* [EXERCISE OBJECTIVE] Reproduce, without alteration, everything from the beginning of the items down to and including the line that contains "šilumos užuominomis. Ši".
(Beginning of SUPPLIED DATA)
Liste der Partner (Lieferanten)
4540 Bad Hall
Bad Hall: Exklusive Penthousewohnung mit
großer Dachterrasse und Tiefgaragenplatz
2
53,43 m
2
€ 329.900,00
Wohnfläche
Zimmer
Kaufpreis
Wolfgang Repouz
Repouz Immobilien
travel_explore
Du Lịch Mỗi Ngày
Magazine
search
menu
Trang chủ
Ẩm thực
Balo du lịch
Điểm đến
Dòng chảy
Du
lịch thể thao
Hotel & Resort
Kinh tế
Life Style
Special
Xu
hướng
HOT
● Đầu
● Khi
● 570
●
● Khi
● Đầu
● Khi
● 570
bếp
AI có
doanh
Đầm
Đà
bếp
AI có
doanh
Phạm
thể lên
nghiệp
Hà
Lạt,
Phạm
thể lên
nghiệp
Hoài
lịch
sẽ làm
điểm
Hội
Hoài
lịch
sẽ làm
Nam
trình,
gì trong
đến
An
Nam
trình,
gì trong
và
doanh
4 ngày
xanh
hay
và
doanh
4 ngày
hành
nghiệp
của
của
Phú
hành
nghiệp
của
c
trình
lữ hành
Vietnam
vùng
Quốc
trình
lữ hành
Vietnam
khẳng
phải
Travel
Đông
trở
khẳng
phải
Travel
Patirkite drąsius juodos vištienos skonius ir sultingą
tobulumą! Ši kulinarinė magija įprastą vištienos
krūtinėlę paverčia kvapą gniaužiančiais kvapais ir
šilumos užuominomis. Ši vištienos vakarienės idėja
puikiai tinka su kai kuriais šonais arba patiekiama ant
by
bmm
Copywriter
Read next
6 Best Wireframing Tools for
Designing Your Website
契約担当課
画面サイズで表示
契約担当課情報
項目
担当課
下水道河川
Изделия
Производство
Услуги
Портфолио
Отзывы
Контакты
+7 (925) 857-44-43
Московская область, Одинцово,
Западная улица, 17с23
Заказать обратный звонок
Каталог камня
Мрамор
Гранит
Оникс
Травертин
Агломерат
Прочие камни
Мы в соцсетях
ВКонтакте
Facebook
(End of SUPPLIED DATA)
* [WORKED SOLUTION]
Liste der Partner (Lieferanten)
4540 Bad Hall
Bad Hall: Exklusive Penthousewohnung mit
großer Dachterrasse und Tiefgaragenplatz
2
53,43 m
2
€ 329.900,00
Wohnfläche
Zimmer
Kaufpreis
Wolfgang Repouz
Repouz Immobilien
travel_explore
Du Lịch Mỗi Ngày
Magazine
search
menu
Trang chủ
Ẩm thực
Balo du lịch
Điểm đến
Dòng chảy
Du
lịch thể thao
Hotel & Resort
Kinh tế
Life Style
Special
Xu
hướng
HOT
● Đầu
● Khi
● 570
●
● Khi
● Đầu
● Khi
● 570
bếp
AI có
doanh
Đầm
Đà
bếp
AI có
doanh
Phạm
thể lên
nghiệp
Hà
Lạt,
Phạm
thể lên
nghiệp
Hoài
lịch
sẽ làm
điểm
Hội
Hoài
lịch
sẽ làm
Nam
trình,
gì trong
đến
An
Nam
trình,
gì trong
và
doanh
4 ngày
xanh
hay
và
doanh
4 ngày
hành
nghiệp
của
của
Phú
hành
nghiệp
của
c
trình
lữ hành
Vietnam
vùng
Quốc
trình
lữ hành
Vietnam
khẳng
phải
Travel
Đông
trở
khẳng
phải
Travel
Patirkite drąsius juodos vištienos skonius ir sultingą
tobulumą! Ši kulinarinė magija įprastą vištienos
krūtinėlę paverčia kvapą gniaužiančiais kvapais ir
šilumos užuominomis. Ši vištienos vakarienės idėja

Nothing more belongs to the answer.